Salt-induced chlorophyll fluorescence and spillover changes in control and briefly sonicated chloroplasts have been studied under conditions where Photosystem II traps are closed. In a low-salt medium containing 10 mM KCl, control envelope-free chloroplasts exhibited good spillover, as measured by low chlorophyll fluorescence yield at room temperature, a high ratio of the fluorescence peaks F735 F685 at 77 K, and increased Photosystem I activity in the presence of 3-(3,4-dichlorophenyl)-1,1-dimethylurea and Photosystem II light. In contrast, when stacked chloroplasts were briefly sonicated and subsequently diluted into a low-salt medium, a high fluorescence yield at room temperature and a low ratio of F735 F685 at 77 K persisted. When unstacked chloroplasts were sonicated and then diluted into a high-salt medium, the room temperature fluorescence yield remained low. The results are interpreted in terms of a model relating the changes in chlorophyll fluoresecence with the lateral diffusion of Photosystem I and Photosystem II chlorophyll-protein complexes in the plane of the thylakoid membrane creating randomized or segregated domains, depending on the degree of electrostatic screening of surface charges (Barber, J. (1980) FEBS Lett. 188, 1-10). It is argued that brief sonication of stacked chloroplasts separates stromal membranes from granal stacks, thus limiting the inter-mixing of the photosystems via lateral diffusion even when the ionic composition of the medium is varied.

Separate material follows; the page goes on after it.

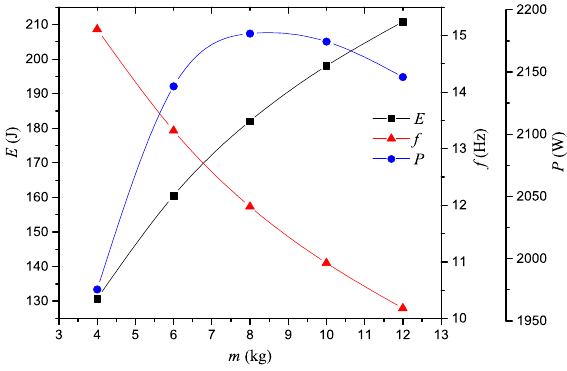
Figure 9. Variations of E , f and P versus mass of the impact body m .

Consequently energy transfer from Photosystem II to Photosystem I is relatively poor and chlorophyll fluorescence from Photosystem II is enhanced. The loss of the salt effect on sonicated unstacked membranes can also be accommodated by the model. In this case it seems that the generation of small membrane fragments does not allow the normal salt-induced phase separation of the pigment-protein complexes to occur. © 1981.